Darren Barker celebrates during the last round of his hard-fought IBF middleweight title-winning bout against Daniel Geale on Aug. 17, 2013, in Atlantic City.
Former middleweight titleholder Darren Barker has been forced into retirement by his latest potentially-crippling hip injury.
Last month the 31-year-old from north London, England, suffered a recurrence of the long-term problem while losing his IBF belt to Felix Sturm in Stuttgart, Germany. Barker was in agony midway through the first round before his corner threw in the towel early in the second.
Many suspected then that would be likely spell the end of his decade in the pro game. Sadly, those fears were confirmed on Wednesday in an emotional statement from Barker, which included heart-felt tributes to late brother Gary, long-time trainer Tony Sims and promoter Eddie Hearn.
“I’m so proud and happy at what I’ve achieved. When I won my first national title as a kid I could have retired a happy boy then, so to have won all the major titles possible, I'm a very, very happy man,” said Barker (22-2, 16 knockouts). “I did this all for my brother Gary – we did it mate! I'm now looking forward to sitting back, being a keen fan and wishing my fellow countrymen all the best in their careers.
“I would like to thank my family for their support, without them none of what I achieved would have been possible. And to my fantastic friends and all the fans that bought tickets to my fights, and travelled the country and world supporting me, I really appreciate it. Thank you.

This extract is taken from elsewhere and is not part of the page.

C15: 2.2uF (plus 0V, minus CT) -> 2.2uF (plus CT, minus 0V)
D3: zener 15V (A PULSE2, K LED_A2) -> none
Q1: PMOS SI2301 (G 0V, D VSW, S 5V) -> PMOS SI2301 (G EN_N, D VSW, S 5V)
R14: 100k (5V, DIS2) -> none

“Tony Sims – he constantly got the best out of me and he’s more than a fantastic trainer. He’s a mentor and very good friend. Then there is Eddie Hearn, and the rest of the guys at Matchroom Sport, for getting me the big fights and elevating me to another level – and ultimately getting me the fight that helped me realise my dream.”
That came in August last year in Atlantic City when Barker climbed off the floor to take the IBF belt from Aussie Daniel Geale on a split decision. It was the pinnacle moment in a career that, despite personal tragedies and relentless injuries, had brought British, European and Commonwealth straps, as well as gold at the 2002 Commonwealth Games.
Matchroom supremo Hearn, undoubtedly integral to Barker eventually making it to the summit, has nothing but praise and glowing accolades for the Barnet boy known as ‘Dazzling Darren.’
“It is with both sadness and joy that Darren Barker announces his retirement from the sport today,” said Hearn. “Darren has been an exemplary role model for any young fighter and a wonderful ambassador for boxing, having won the Southern Area, British, Commonwealth, European and IBF middleweight titles in a career spanning nine years.
“The sport of boxing is in Darren's blood. He learnt his trade at the world-renowned Repton club, his Father Terry captured the ABA flyweight title and his brother Gary, who some say was the one of the best young talents the country had ever seen, donned the green and gold vest.
“Darren has overcome many adversities in his career. The greatest was the loss of his brother Gary at just 19, but a series of career-threatening injuries have made Darren's journey even more remarkable and no-one will ever forget that magical night in Atlantic City on Aug. 17, 2013 when her realised his dream by capturing the IBF title.
“Unable to run in his preparation for that fight, Darren adapted his training and summoned the most incredible amount of mental desire to win. I will never forget Michael Buffer’s words 'and the new', a moment that made us all so proud but no one more than his late brother Gary.
“ I feel that night took a piece of Darren's soul and whilst in his preparation for the Sturm fight he showed the same amount of intensity and desire, the damage on his body and numerous operations meant that he was unable to give Felix the fight he needed to defend his title.
“After the changing-room tears, a visit to the hospital for treatment to his hip and the disappointment of losing his title, Darren's family and friends made their way back to the hotel.
“We shared a beer and just by looking in his eyes I knew it was all over. But Darren Barker was at peace, the struggle was over and he had achieved all he ever wanted.”